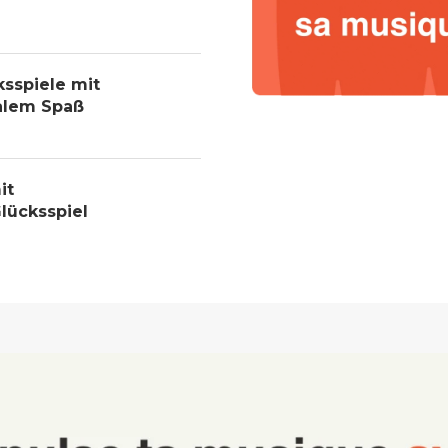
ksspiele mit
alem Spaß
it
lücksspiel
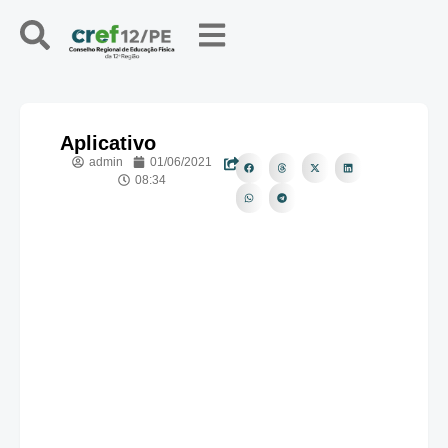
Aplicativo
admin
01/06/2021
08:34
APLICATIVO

━━━━━━━━━━━━━━━━━━━━

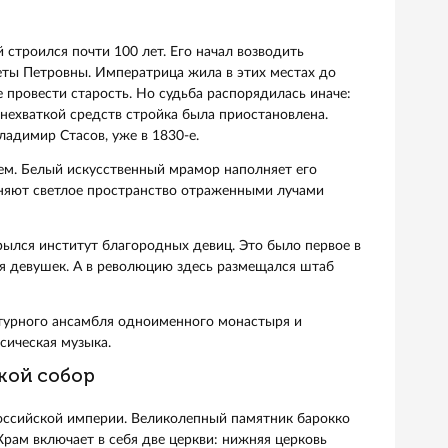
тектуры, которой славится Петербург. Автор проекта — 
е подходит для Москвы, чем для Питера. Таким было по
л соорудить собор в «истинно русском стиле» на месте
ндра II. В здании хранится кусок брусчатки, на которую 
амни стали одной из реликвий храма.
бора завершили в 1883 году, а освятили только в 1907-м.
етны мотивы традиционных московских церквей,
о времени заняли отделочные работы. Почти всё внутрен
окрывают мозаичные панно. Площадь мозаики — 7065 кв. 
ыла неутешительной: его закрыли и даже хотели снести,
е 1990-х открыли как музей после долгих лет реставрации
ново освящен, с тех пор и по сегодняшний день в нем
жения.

━━━━━━━━━━━━━━━━━━━━

— Task requirements —
Retype the rows in the second block from the line containing "тектуры, которой славится" through the line containing "ыла неутешительной: его", with both of those lines included.

— Exercise output —
тектуры, которой славится Петербург. Автор проекта — 
е подходит для Москвы, чем для Питера. Таким было по
л соорудить собор в «истинно русском стиле» на месте
ндра II. В здании хранится кусок брусчатки, на которую 
амни стали одной из реликвий храма.
бора завершили в 1883 году, а освятили только в 1907-м.
етны мотивы традиционных московских церквей,
о времени заняли отделочные работы. Почти всё внутрен
окрывают мозаичные панно. Площадь мозаики — 7065 кв. 
ыла неутешительной: его закрыли и даже хотели снести,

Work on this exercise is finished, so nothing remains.